He gave a quick start. “What, Maisie?” he exclaimed.

I shook my head. “No, no; that is not the name,” I replied.

He hesitated a moment. “But there IS no other,” he hazarded cautiously at last. “I knew the family.”

“I am not sure of it,” I went on. “I have merely my suspicions. I am in love with a girl, and something about her makes me think she is probably a Yorke-Bannerman.”

“But, my dear Hubert, if that is so,” the great lawyer went on, waving me off with one fat hand, “it must be at once apparent to you that I am the last person on earth to whom you ought to apply for information. Remember my oath. The practice of our clan: the seal of secrecy!”

I was frank once more. “I do not know whether the lady I mean is or is not Yorke-Bannerman's daughter,” I persisted. “She may be, and she may not. She gives another name—that's certain. But whether she is or isn't, one thing I know—I mean to marry her. I believe in her; I trust her. I only seek to gain this information now because I don't know where she is—and I want to track her.”

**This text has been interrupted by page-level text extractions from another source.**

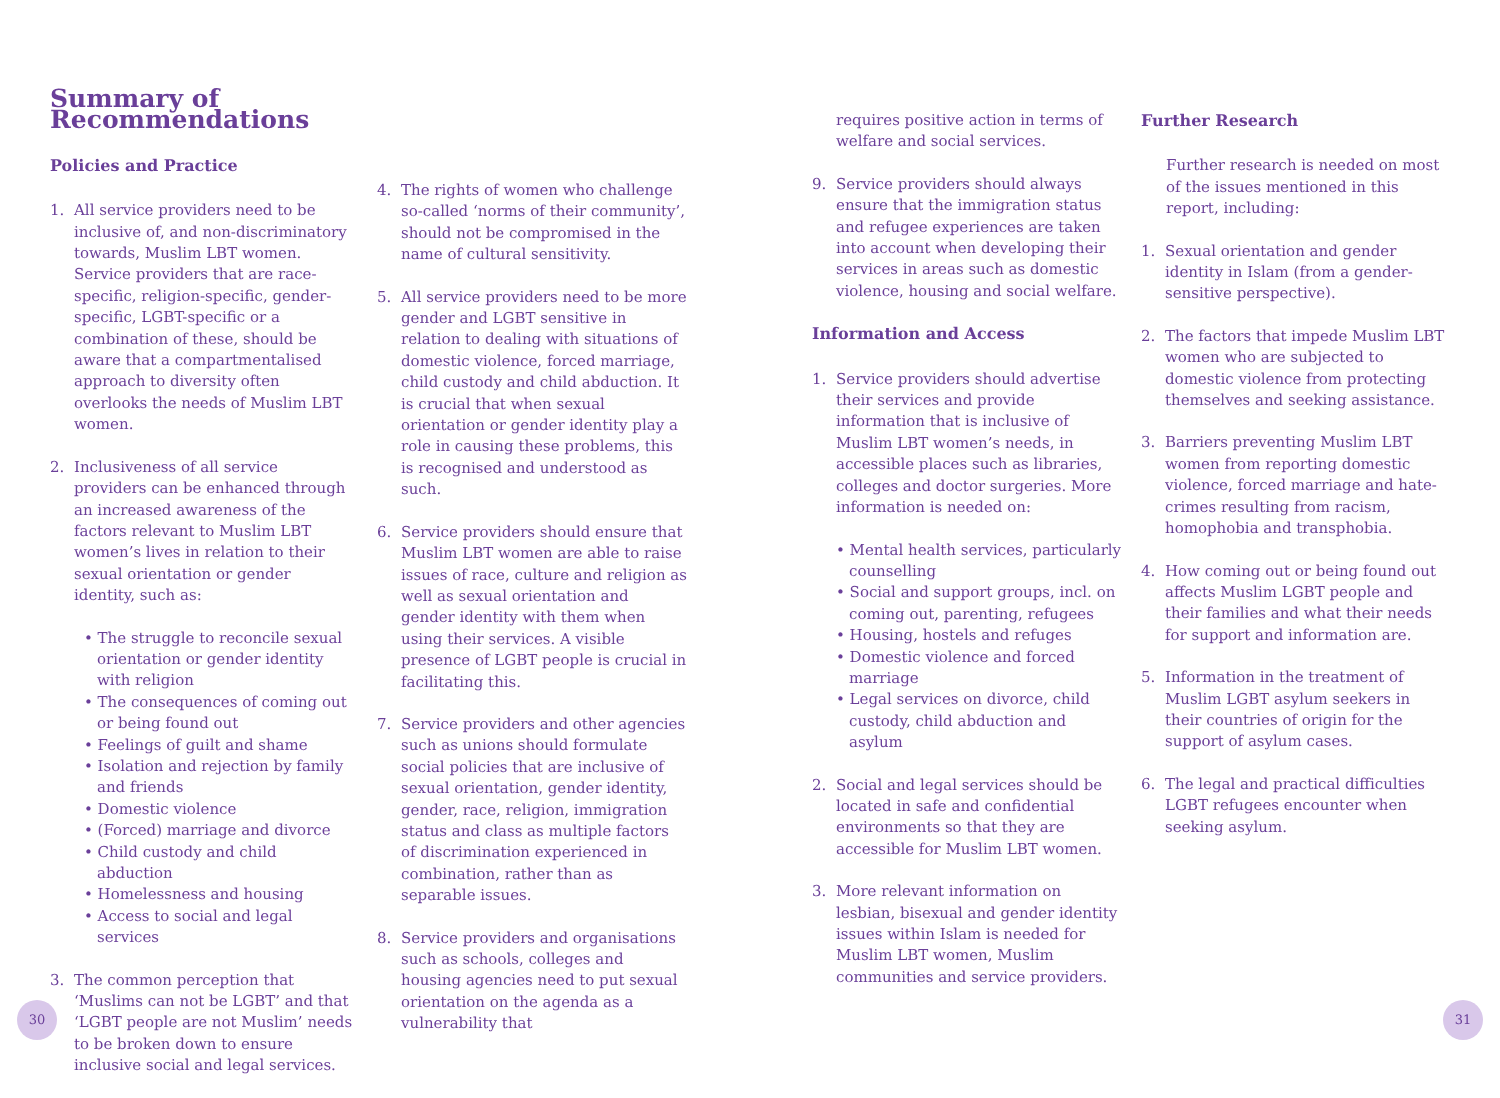Summary of Recommendations
Policies and Practice
1. All service providers need to be inclusive of, and non-discriminatory towards, Muslim LBT women. Service providers that are race-specific, religion-specific, gender-specific, LGBT-specific or a combination of these, should be aware that a compartmentalised approach to diversity often overlooks the needs of Muslim LBT women.
2. Inclusiveness of all service providers can be enhanced through an increased awareness of the factors relevant to Muslim LBT women’s lives in relation to their sexual orientation or gender identity, such as:
• The struggle to reconcile sexual orientation or gender identity with religion
• The consequences of coming out or being found out
• Feelings of guilt and shame
• Isolation and rejection by family and friends
• Domestic violence
• (Forced) marriage and divorce
• Child custody and child abduction
• Homelessness and housing
• Access to social and legal services
3. The common perception that ‘Muslims can not be LGBT’ and that ‘LGBT people are not Muslim’ needs to be broken down to ensure inclusive social and legal services.
4. The rights of women who challenge so-called ‘norms of their community’, should not be compromised in the name of cultural sensitivity.
5. All service providers need to be more gender and LGBT sensitive in relation to dealing with situations of domestic violence, forced marriage, child custody and child abduction. It is crucial that when sexual orientation or gender identity play a role in causing these problems, this is recognised and understood as such.
6. Service providers should ensure that Muslim LBT women are able to raise issues of race, culture and religion as well as sexual orientation and gender identity with them when using their services. A visible presence of LGBT people is crucial in facilitating this.
7. Service providers and other agencies such as unions should formulate social policies that are inclusive of sexual orientation, gender identity, gender, race, religion, immigration status and class as multiple factors of discrimination experienced in combination, rather than as separable issues.
8. Service providers and organisations such as schools, colleges and housing agencies need to put sexual orientation on the agenda as a vulnerability that
requires positive action in terms of welfare and social services.
9. Service providers should always ensure that the immigration status and refugee experiences are taken into account when developing their services in areas such as domestic violence, housing and social welfare.
Information and Access
1. Service providers should advertise their services and provide information that is inclusive of Muslim LBT women’s needs, in accessible places such as libraries, colleges and doctor surgeries. More information is needed on:
• Mental health services, particularly counselling
• Social and support groups, incl. on coming out, parenting, refugees
• Housing, hostels and refuges
• Domestic violence and forced marriage
• Legal services on divorce, child custody, child abduction and asylum
2. Social and legal services should be located in safe and confidential environments so that they are accessible for Muslim LBT women.
3. More relevant information on lesbian, bisexual and gender identity issues within Islam is needed for Muslim LBT women, Muslim communities and service providers.
Further Research
Further research is needed on most of the issues mentioned in this report, including:
1. Sexual orientation and gender identity in Islam (from a gender-sensitive perspective).
2. The factors that impede Muslim LBT women who are subjected to domestic violence from protecting themselves and seeking assistance.
3. Barriers preventing Muslim LBT women from reporting domestic violence, forced marriage and hate-crimes resulting from racism, homophobia and transphobia.
4. How coming out or being found out affects Muslim LGBT people and their families and what their needs for support and information are.
5. Information in the treatment of Muslim LGBT asylum seekers in their countries of origin for the support of asylum cases.
6. The legal and practical difficulties LGBT refugees encounter when seeking asylum.
30 31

He crossed his big hands with an air of Christian resignation, and looked up at the panels of the coffered ceiling. “In that,” he answered, “I may honestly say, I can't help you. Humbug apart, I have not known Mrs. Yorke-Bannerman's address—or Maisie's either—ever since my poor friend's death. Prudent woman, Mrs. Yorke-Bannerman! She went away, I believe, to somewhere in North Wales, and afterwards to Brittany. But she probably changed her name; and—she did not confide in me.”

I went on to ask him a few questions about the case, premising that I did so in the most friendly spirit. “Oh, I can only tell you what is publicly known,” he answered, beaming, with the usual professional pretence of the most sphinx-like reticence. “But the plain facts, as universally admitted, were these. I break no confidence. Yorke-Bannerman had a rich uncle from whom he had expectations—a certain Admiral Scott Prideaux. This uncle had lately made a will in Yorke-Bannerman's favour; but he was a cantankerous old chap—naval, you know autocratic—crusty—given to changing his mind with each change of the wind, and easily offended by his relations—the sort of cheerful old party who makes a new will once every month, disinheriting the nephew he last dined with. Well, one day the Admiral was taken ill, at his own house, and Yorke-Bannerman attended him. OUR contention was—I speak now as my old friend's counsel—that Scott Prideaux, getting as tired of life as we were all tired of him, and weary of this recurrent worry of will-making, determined at last to clear out for good from a world where he was so little appreciated, and, therefore, tried to poison himself.”

“With aconitine?” I suggested, eagerly.

“Unfortunately, yes; he made use of aconitine for that otherwise laudable purpose. Now, as ill luck would have it”—Mayfield's wrinkles deepened—“Yorke-Bannerman and Sebastian, then two rising doctors engaged in physiological researches together, had just been occupied in experimenting upon this very drug—testing the use of aconitine. Indeed, you will no doubt remember”—he crossed his fat hands again comfortably—“it was these precise researches on a then little-known poison that first brought Sebastian prominently before the public. What was the consequence?” His smooth, persuasive voice flowed on as if I were a concentrated jury. “The Admiral grew rapidly worse, and insisted upon calling in a second opinion. No doubt he didn't like the aconitine when it came to the pinch—for it DOES pinch, I can tell you—and repented him of his evil. Yorke-Bannerman suggested Sebastian as the second opinion; the uncle acquiesced; Sebastian was called in, and, of course, being fresh from his researches, immediately recognised the symptoms of aconitine poisoning.”